Day was the son of a Boston merchant, and was a man of independent means for all his life.

Day's life and works had long been controversial, since his photographic subjects were often nude male youths. Pam Roberts, in F. Holland Day (Waanders Pub, 2001; catalog of a Day exhibition at the Van Gogh Museum) writes: "Day never married and his sexual orientation, whilst it is widely assumed that he was homosexual, because of his interests, his photographic subject matter, his general flamboyant demeanor, was, like much else about him, a very private matter."

Day spent much time among poor immigrant children in Boston, tutoring them in reading and mentoring them. One in particular, the 13-year-old Lebanese immigrant Kahlil Gibran, went on to fame as the author of The Prophet.

Visionist Copeland, Guiney, Cram and Brown on the veranda of the Day mansion in Norwood, 1892

Day co-founded and self-financed the publishing firm of Copeland and Day, which from 1893 through 1899 published about a hundred titles. The firm was influenced by the Arts and Crafts movement and William Morris's Kelmscott Press. The firm was the American publisher of Oscar Wilde's Salomé, illustrated by Aubrey Beardsley; The Yellow Book periodical, also illustrated by Beardsley; and The Black Riders and Other Lines by Stephen Crane. Copeland and Day also published Songs from Vagabondia, a book of poetry by Boston aesthetes Bliss Carman and Richard Hovey, lavishly illustrated by Thomas Meteyard.

He is known to have traveled. Beaumont Newhall states that he visited Algiers, possibly as a result of reading Wilde and Gide. There is a photo "Portrait of F. Holland Day in Arab Costume, 1901" by Frederick H. Evans.

He was a friend of Louise Imogen Guiney and Ralph Adams Cram, and member of social clubs, such as the "Visionists", formed around shared interests in arts and literature. He was a major patron of Aubrey Beardsley.

He was also a lifelong bibliophile and collector. Most notable among his collections was his world-class collection on the poet John Keats.
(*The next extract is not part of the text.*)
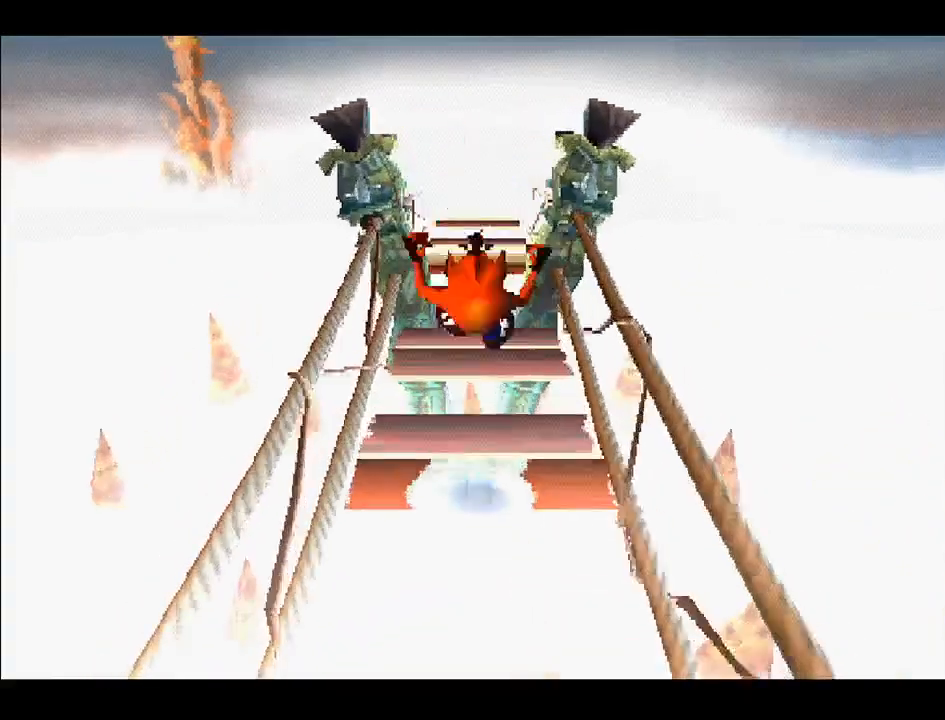
{"buttons": [], "right_stick": "center", "events": [[167, "CROSS", "down"], [250, "CROSS", "up"], [367, "DPAD_UP", "up"]]}
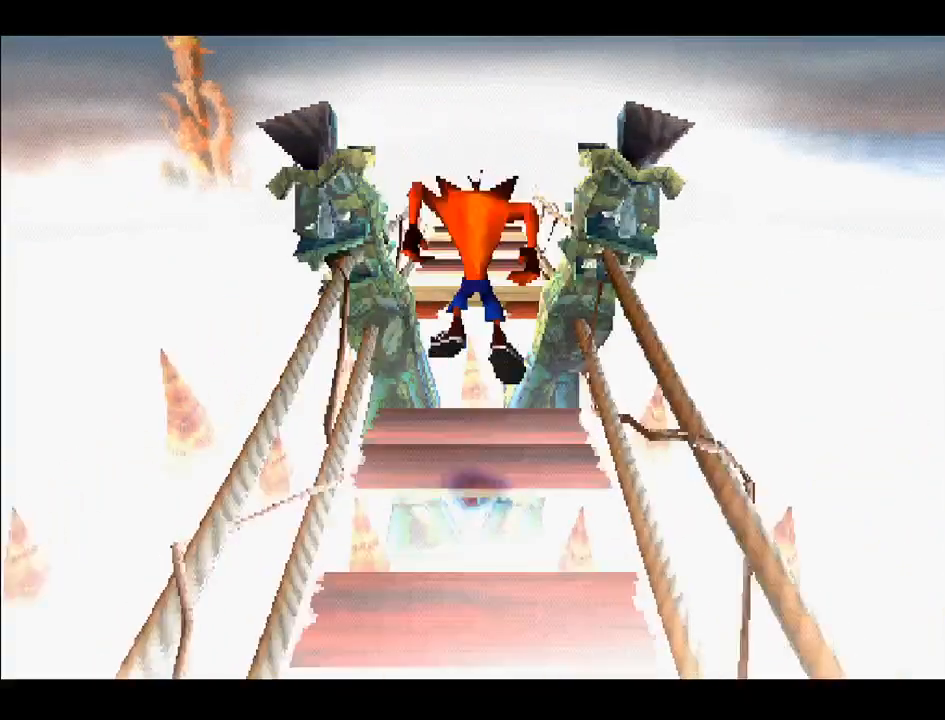
{"buttons": ["CROSS", "DPAD_UP"], "right_stick": "center", "events": [[117, "DPAD_UP", "down"], [333, "CROSS", "down"]]}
Amy Lowell had an unconventional work schedule, writing between midnight and 5.00AM. She often appeared late, even at gatherings she put togethe, so that Ada Dwyer Russell often played solo hostess at dinner for guests invited by Lowell. Some of her contemporaries and later critics considered her a bombastic, overly pushy woman, but she succeeded in getting the publisher and photographer F. Holland Day to share some of his John Keats memorabilia only through charm and flattery. While conducting his own research, Day had gained possession of a collection of 31 letters from Fanny Brawne to Keats. Day had long been obsessed with the poet. He began his Kears collection in 1885 and in 1894, he commissioned Anne Whitney to create a bust of Keats for the poet's parish church in Hempstead, England. However, Day refused to let anyone read the letters. Even his best friend, Louise Guiney, did not know what was in them, and Day put off Lowell's request to examine his treasures. Among the ostacles he placed before her was refusing all visits after 4.00PM, knowing that Lowell slept all day and worked all night and that it would be impossible for her to travel from her home in Brookline to Day's in Norwood in time for her to meet with him. But after a year of torment, Lowell gave in and agreed to Day's terms and she arrived at his house at 3.00 on March 2, 1922. Gleefully aware of her bulk, Day surrounded his bed with books, papers, teapots, and silverware while he had all the other furniture removed from his room except for a small armchair. "If Miss Lowell decides to sit down, she will hace to stay seated for the rest of the session." Lowell paced for the entire three hour visit. In the end, Lowell seduced Day with books on his favorite topics and a lock of Brawne's hair. Day allowed her access to some of the letters and the biography of Keats by Lowell was publised in 1925. Lowell died three months later.